Contour labeling entries:
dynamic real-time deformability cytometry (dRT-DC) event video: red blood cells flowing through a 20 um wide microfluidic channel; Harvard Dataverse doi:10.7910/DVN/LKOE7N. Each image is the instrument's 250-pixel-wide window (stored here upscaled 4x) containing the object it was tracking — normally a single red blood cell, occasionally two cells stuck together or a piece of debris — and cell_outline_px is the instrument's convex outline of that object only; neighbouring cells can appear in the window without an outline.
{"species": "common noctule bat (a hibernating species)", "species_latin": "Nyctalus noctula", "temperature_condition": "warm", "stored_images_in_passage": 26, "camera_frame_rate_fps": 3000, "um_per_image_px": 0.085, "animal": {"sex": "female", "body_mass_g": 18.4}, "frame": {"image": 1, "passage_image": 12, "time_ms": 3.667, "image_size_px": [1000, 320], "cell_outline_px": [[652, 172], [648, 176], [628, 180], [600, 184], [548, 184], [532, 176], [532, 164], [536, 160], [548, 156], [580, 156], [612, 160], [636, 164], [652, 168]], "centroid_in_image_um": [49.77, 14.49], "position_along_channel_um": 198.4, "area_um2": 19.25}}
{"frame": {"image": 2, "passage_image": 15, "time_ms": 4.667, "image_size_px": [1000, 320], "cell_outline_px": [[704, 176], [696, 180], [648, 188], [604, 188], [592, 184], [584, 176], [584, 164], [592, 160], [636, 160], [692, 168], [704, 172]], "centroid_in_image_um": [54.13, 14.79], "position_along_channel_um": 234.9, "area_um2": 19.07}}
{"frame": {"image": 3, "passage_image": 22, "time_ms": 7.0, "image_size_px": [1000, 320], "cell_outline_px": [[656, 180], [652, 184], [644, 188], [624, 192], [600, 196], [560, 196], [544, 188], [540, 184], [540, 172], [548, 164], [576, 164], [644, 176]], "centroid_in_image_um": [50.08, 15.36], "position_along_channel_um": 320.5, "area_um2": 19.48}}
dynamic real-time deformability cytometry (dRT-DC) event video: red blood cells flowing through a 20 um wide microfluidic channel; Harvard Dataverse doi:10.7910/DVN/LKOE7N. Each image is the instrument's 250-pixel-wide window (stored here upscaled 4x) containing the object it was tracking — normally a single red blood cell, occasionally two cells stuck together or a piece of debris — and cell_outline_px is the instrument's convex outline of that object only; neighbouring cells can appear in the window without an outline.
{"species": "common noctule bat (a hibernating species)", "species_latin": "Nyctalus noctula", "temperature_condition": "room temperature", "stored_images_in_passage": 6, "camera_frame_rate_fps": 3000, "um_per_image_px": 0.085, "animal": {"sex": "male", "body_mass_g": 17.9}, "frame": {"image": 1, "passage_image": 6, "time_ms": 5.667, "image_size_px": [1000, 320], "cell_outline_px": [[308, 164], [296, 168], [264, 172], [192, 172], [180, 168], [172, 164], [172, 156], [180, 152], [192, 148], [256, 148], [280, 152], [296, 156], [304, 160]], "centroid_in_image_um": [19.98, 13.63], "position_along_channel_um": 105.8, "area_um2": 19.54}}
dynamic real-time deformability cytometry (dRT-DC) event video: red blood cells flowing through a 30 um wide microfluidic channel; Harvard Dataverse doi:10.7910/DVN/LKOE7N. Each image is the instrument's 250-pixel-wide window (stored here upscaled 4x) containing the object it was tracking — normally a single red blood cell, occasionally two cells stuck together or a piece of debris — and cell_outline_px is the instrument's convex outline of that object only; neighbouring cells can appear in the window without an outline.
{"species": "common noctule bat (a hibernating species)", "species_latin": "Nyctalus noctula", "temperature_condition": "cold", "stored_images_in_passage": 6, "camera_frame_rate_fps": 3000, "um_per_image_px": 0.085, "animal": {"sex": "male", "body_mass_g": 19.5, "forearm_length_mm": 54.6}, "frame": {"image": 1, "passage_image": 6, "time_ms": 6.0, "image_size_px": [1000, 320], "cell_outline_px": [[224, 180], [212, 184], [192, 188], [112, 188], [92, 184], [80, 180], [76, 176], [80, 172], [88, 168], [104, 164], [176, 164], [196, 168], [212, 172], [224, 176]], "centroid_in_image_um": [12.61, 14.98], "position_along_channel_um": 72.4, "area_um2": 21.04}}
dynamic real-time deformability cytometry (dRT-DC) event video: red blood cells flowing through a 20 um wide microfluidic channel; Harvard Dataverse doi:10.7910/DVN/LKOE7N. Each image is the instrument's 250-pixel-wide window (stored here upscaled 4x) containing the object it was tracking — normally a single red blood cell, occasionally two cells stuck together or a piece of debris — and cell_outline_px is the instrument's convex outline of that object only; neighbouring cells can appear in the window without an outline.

Given request |
All the entries above need to be reproduced exactly.

Answer in full |
dynamic real-time deformability cytometry (dRT-DC) event video: red blood cells flowing through a 20 um wide microfluidic channel; Harvard Dataverse doi:10.7910/DVN/LKOE7N. Each image is the instrument's 250-pixel-wide window (stored here upscaled 4x) containing the object it was tracking — normally a single red blood cell, occasionally two cells stuck together or a piece of debris — and cell_outline_px is the instrument's convex outline of that object only; neighbouring cells can appear in the window without an outline.
{"species": "common noctule bat (a hibernating species)", "species_latin": "Nyctalus noctula", "temperature_condition": "warm", "stored_images_in_passage": 26, "camera_frame_rate_fps": 3000, "um_per_image_px": 0.085, "animal": {"sex": "female", "body_mass_g": 18.4}, "frame": {"image": 1, "passage_image": 12, "time_ms": 3.667, "image_size_px": [1000, 320], "cell_outline_px": [[652, 172], [648, 176], [628, 180], [600, 184], [548, 184], [532, 176], [532, 164], [536, 160], [548, 156], [580, 156], [612, 160], [636, 164], [652, 168]], "centroid_in_image_um": [49.77, 14.49], "position_along_channel_um": 198.4, "area_um2": 19.25}}
{"frame": {"image": 2, "passage_image": 15, "time_ms": 4.667, "image_size_px": [1000, 320], "cell_outline_px": [[704, 176], [696, 180], [648, 188], [604, 188], [592, 184], [584, 176], [584, 164], [592, 160], [636, 160], [692, 168], [704, 172]], "centroid_in_image_um": [54.13, 14.79], "position_along_channel_um": 234.9, "area_um2": 19.07}}
{"frame": {"image": 3, "passage_image": 22, "time_ms": 7.0, "image_size_px": [1000, 320], "cell_outline_px": [[656, 180], [652, 184], [644, 188], [624, 192], [600, 196], [560, 196], [544, 188], [540, 184], [540, 172], [548, 164], [576, 164], [644, 176]], "centroid_in_image_um": [50.08, 15.36], "position_along_channel_um": 320.5, "area_um2": 19.48}}
dynamic real-time deformability cytometry (dRT-DC) event video: red blood cells flowing through a 20 um wide microfluidic channel; Harvard Dataverse doi:10.7910/DVN/LKOE7N. Each image is the instrument's 250-pixel-wide window (stored here upscaled 4x) containing the object it was tracking — normally a single red blood cell, occasionally two cells stuck together or a piece of debris — and cell_outline_px is the instrument's convex outline of that object only; neighbouring cells can appear in the window without an outline.
{"species": "common noctule bat (a hibernating species)", "species_latin": "Nyctalus noctula", "temperature_condition": "room temperature", "stored_images_in_passage": 6, "camera_frame_rate_fps": 3000, "um_per_image_px": 0.085, "animal": {"sex": "male", "body_mass_g": 17.9}, "frame": {"image": 1, "passage_image": 6, "time_ms": 5.667, "image_size_px": [1000, 320], "cell_outline_px": [[308, 164], [296, 168], [264, 172], [192, 172], [180, 168], [172, 164], [172, 156], [180, 152], [192, 148], [256, 148], [280, 152], [296, 156], [304, 160]], "centroid_in_image_um": [19.98, 13.63], "position_along_channel_um": 105.8, "area_um2": 19.54}}
dynamic real-time deformability cytometry (dRT-DC) event video: red blood cells flowing through a 30 um wide microfluidic channel; Harvard Dataverse doi:10.7910/DVN/LKOE7N. Each image is the instrument's 250-pixel-wide window (stored here upscaled 4x) containing the object it was tracking — normally a single red blood cell, occasionally two cells stuck together or a piece of debris — and cell_outline_px is the instrument's convex outline of that object only; neighbouring cells can appear in the window without an outline.
{"species": "common noctule bat (a hibernating species)", "species_latin": "Nyctalus noctula", "temperature_condition": "cold", "stored_images_in_passage": 6, "camera_frame_rate_fps": 3000, "um_per_image_px": 0.085, "animal": {"sex": "male", "body_mass_g": 19.5, "forearm_length_mm": 54.6}, "frame": {"image": 1, "passage_image": 6, "time_ms": 6.0, "image_size_px": [1000, 320], "cell_outline_px": [[224, 180], [212, 184], [192, 188], [112, 188], [92, 184], [80, 180], [76, 176], [80, 172], [88, 168], [104, 164], [176, 164], [196, 168], [212, 172], [224, 176]], "centroid_in_image_um": [12.61, 14.98], "position_along_channel_um": 72.4, "area_um2": 21.04}}
dynamic real-time deformability cytometry (dRT-DC) event video: red blood cells flowing through a 20 um wide microfluidic channel; Harvard Dataverse doi:10.7910/DVN/LKOE7N. Each image is the instrument's 250-pixel-wide window (stored here upscaled 4x) containing the object it was tracking — normally a single red blood cell, occasionally two cells stuck together or a piece of debris — and cell_outline_px is the instrument's convex outline of that object only; neighbouring cells can appear in the window without an outline.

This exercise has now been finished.